Что нужно сделать =
• a. Определите, согласуются ли с текстом документа утверждения (i), (ii) и (iii). Для каждого ответьте «да» или «нет» и приведите решающие слова текста дословно.
(i) Вера отвечает на карамазовские вопросы.
(ii) У индийцев слово «Кала» означает и время, и смерть.
(iii) На полотнах Владимира Вейсберга нарисовано множество предметов.
• b. Ответьте, пожалуйста, по тексту документа: каким композитором назван Пярт?
• c. В тексте документа возьмите всё от «Тот. кто каждый» и вниз до «было между строк.». Переименуйте в этом фрагменте «Линь-цзы» в «наставник» и приведите фрагмент целиком.

Текст документа =
Опыт созерцания дает только веру, что «неставшее, несотворенное» — есть. Творящее — есть. И, значит, можно почувствовать его, испытать его. Вера переступает через карамазовские вопросы, не отвечая, оставляя неразрешимое неразрешимым. Есть зло, есть страдание, есть смерть. Это — условие творенья. Чтобы развернуть мир ослепительной красоты, нужны пространство и время. А пространство — это безликая бездна, «тьма внешняя». А время — это смерть (индийцы не тратят двух слов. «Кала» — это омоним: время и смерть. То, же в женском роде: Кали, супруга Калы, его шакти, божественная энергия времени и смерти, дух разрушения и создания). Родиться может только то, что обречено страданию и смерти. И раз так, то нельзя избежать зла; и нельзя избежать упоения злом, свободного выбора зла ради зла. Почти каждый чувствовал росточки этого извращения в своей душе и в этот миг участвовал в неистовстве тьмы. Зло — есть. Но оно есть не на последней глубине, и, уходя в глубину, мы уходим от зла. Чем труднее пробиться через слой, где бесчинствуют призраки, — тем прекраснее прорыв, узнаванье Бога. От силы нашей веры зависит, перелетим мы через ад или проползем сквозь него, обдирая руки, ноги, сердце, или вовсе застрянем в отчаянии. Бесконечная вера парит над муками Иова. Я в это верю. Хотя мне лично не все дано.
Тот. кто каждый день узнает Бога в ветре, в весне, в осени, узнает и человека, полного духом Божиим; или такого поэта, как Эмили Дикинсон, стихотворения которой — действительно записи чуда. И иногда сможет заразить этим чудом, как евангелисты и апостолы заразили Христом.
«Все прочее — литература», толкование, пересказ. А пересказанный, перетолкованный Христос — уже не Христос, и поэт — уже не поэт, а вроде того Будды, которого Линь-цзы велел убить, — развязаться с мертвым вчерашним опытом. Потому что в толковании пропадает невысказанное. Остаются только слова, а самое главное было между строк.
Как пересказать тишину? Что поразило нас с Зиной в полотнах Владимира Вейсберга, где почти ничего не нарисовано — так, белые конусы и кубики на белом фоне? Почему мы сразу прилипли к этим картинам и почти не могли смотреть на трех других художников, выставленных рядом? Чем захватила музыка эстонского композитора Пярта? Что они пережили, прежде чем писать? Про Володю Казмина я знал, что он глубоко живет, — я с ним был знаком, но его необычные картины, — что-то вроде праформ пространства и цвета, из которых Бог творит мир, — эти картины были началом знакомства; мы узнали мастера и только потом — человека.

Исходные данные =

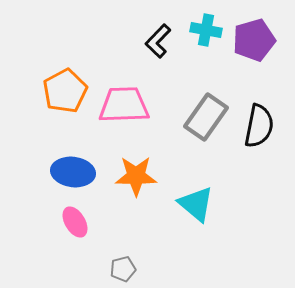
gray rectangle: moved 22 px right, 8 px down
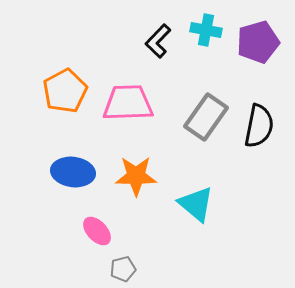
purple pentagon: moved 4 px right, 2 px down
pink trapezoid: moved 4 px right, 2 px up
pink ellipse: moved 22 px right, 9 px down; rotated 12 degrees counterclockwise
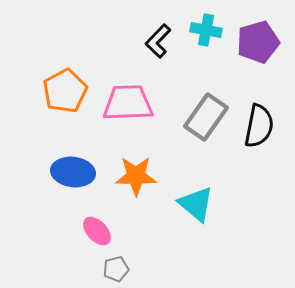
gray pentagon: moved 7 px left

Решения =
• a.
(i) Нет: «Вера переступает через карамазовские вопросы, не отвечая, оставляя неразрешимое неразрешимым».
(ii) Да: «„Кала“ — это омоним: время и смерть».
(iii) Нет: «где почти ничего не нарисовано — так, белые конусы и кубики на белом фоне».

• b. Пярт назван эстонским композитором.

• c.
Тот. кто каждый день узнает Бога в ветре, в весне, в осени, узнает и человека, полного духом Божиим; или такого поэта, как Эмили Дикинсон, стихотворения которой — действительно записи чуда. И иногда сможет заразить этим чудом, как евангелисты и апостолы заразили Христом.
«Все прочее — литература», толкование, пересказ. А пересказанный, перетолкованный Христос — уже не Христос, и поэт — уже не поэт, а вроде того Будды, которого наставник велел убить, — развязаться с мертвым вчерашним опытом. Потому что в толковании пропадает невысказанное. Остаются только слова, а самое главное было между строк.